Collected data
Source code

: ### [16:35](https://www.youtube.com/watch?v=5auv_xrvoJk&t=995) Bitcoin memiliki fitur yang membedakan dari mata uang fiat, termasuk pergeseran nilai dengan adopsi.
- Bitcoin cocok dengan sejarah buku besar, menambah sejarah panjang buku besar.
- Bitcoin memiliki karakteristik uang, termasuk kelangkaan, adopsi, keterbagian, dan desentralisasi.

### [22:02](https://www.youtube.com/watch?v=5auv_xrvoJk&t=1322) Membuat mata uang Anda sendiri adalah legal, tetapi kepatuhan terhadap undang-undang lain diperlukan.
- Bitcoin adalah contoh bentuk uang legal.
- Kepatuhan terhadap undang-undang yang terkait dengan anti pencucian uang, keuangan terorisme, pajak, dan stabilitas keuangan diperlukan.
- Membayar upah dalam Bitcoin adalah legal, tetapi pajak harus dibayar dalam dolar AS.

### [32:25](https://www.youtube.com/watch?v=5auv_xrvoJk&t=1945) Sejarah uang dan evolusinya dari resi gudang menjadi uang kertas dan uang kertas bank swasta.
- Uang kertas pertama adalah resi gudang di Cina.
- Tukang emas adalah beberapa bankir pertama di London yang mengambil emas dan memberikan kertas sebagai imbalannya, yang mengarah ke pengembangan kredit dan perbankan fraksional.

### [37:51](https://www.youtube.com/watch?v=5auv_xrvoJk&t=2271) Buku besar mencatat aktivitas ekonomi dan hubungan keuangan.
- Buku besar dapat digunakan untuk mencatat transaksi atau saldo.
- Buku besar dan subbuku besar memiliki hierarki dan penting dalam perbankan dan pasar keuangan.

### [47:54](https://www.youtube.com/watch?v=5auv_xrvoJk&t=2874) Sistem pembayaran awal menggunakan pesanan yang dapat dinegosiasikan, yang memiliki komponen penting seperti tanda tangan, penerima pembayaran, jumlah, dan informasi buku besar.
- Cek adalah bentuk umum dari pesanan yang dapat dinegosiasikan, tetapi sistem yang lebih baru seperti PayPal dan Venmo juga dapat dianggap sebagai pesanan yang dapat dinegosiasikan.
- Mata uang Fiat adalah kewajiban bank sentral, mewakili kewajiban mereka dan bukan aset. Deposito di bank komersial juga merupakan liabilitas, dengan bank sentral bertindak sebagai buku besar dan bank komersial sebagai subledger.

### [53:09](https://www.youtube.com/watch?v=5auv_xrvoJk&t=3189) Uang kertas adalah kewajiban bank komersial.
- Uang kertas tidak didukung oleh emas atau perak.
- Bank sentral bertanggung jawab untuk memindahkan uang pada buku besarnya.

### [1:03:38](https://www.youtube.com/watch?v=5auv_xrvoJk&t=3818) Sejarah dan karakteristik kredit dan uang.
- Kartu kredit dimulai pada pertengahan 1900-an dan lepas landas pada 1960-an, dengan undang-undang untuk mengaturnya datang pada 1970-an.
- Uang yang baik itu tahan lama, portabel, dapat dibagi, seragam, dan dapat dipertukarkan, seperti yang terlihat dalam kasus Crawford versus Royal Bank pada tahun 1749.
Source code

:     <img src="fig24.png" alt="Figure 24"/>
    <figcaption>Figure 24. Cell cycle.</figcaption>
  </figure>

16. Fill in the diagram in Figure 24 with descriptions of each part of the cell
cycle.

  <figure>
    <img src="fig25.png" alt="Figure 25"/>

PROBLEM REQUIREMENTS |
Transcribe every record exactly.

EXPECTED ANSWER |
Source code

: ### [16:35](https://www.youtube.com/watch?v=5auv_xrvoJk&t=995) Bitcoin memiliki fitur yang membedakan dari mata uang fiat, termasuk pergeseran nilai dengan adopsi.
- Bitcoin cocok dengan sejarah buku besar, menambah sejarah panjang buku besar.
- Bitcoin memiliki karakteristik uang, termasuk kelangkaan, adopsi, keterbagian, dan desentralisasi.

### [22:02](https://www.youtube.com/watch?v=5auv_xrvoJk&t=1322) Membuat mata uang Anda sendiri adalah legal, tetapi kepatuhan terhadap undang-undang lain diperlukan.
- Bitcoin adalah contoh bentuk uang legal.
- Kepatuhan terhadap undang-undang yang terkait dengan anti pencucian uang, keuangan terorisme, pajak, dan stabilitas keuangan diperlukan.
- Membayar upah dalam Bitcoin adalah legal, tetapi pajak harus dibayar dalam dolar AS.

### [32:25](https://www.youtube.com/watch?v=5auv_xrvoJk&t=1945) Sejarah uang dan evolusinya dari resi gudang menjadi uang kertas dan uang kertas bank swasta.
- Uang kertas pertama adalah resi gudang di Cina.
- Tukang emas adalah beberapa bankir pertama di London yang mengambil emas dan memberikan kertas sebagai imbalannya, yang mengarah ke pengembangan kredit dan perbankan fraksional.

### [37:51](https://www.youtube.com/watch?v=5auv_xrvoJk&t=2271) Buku besar mencatat aktivitas ekonomi dan hubungan keuangan.
- Buku besar dapat digunakan untuk mencatat transaksi atau saldo.
- Buku besar dan subbuku besar memiliki hierarki dan penting dalam perbankan dan pasar keuangan.

### [47:54](https://www.youtube.com/watch?v=5auv_xrvoJk&t=2874) Sistem pembayaran awal menggunakan pesanan yang dapat dinegosiasikan, yang memiliki komponen penting seperti tanda tangan, penerima pembayaran, jumlah, dan informasi buku besar.
- Cek adalah bentuk umum dari pesanan yang dapat dinegosiasikan, tetapi sistem yang lebih baru seperti PayPal dan Venmo juga dapat dianggap sebagai pesanan yang dapat dinegosiasikan.
- Mata uang Fiat adalah kewajiban bank sentral, mewakili kewajiban mereka dan bukan aset. Deposito di bank komersial juga merupakan liabilitas, dengan bank sentral bertindak sebagai buku besar dan bank komersial sebagai subledger.

### [53:09](https://www.youtube.com/watch?v=5auv_xrvoJk&t=3189) Uang kertas adalah kewajiban bank komersial.
- Uang kertas tidak didukung oleh emas atau perak.
- Bank sentral bertanggung jawab untuk memindahkan uang pada buku besarnya.

### [1:03:38](https://www.youtube.com/watch?v=5auv_xrvoJk&t=3818) Sejarah dan karakteristik kredit dan uang.
- Kartu kredit dimulai pada pertengahan 1900-an dan lepas landas pada 1960-an, dengan undang-undang untuk mengaturnya datang pada 1970-an.
- Uang yang baik itu tahan lama, portabel, dapat dibagi, seragam, dan dapat dipertukarkan, seperti yang terlihat dalam kasus Crawford versus Royal Bank pada tahun 1749.
Source code

:     <img src="fig24.png" alt="Figure 24"/>
    <figcaption>Figure 24. Cell cycle.</figcaption>
  </figure>

16. Fill in the diagram in Figure 24 with descriptions of each part of the cell
cycle.

  <figure>
    <img src="fig25.png" alt="Figure 25"/>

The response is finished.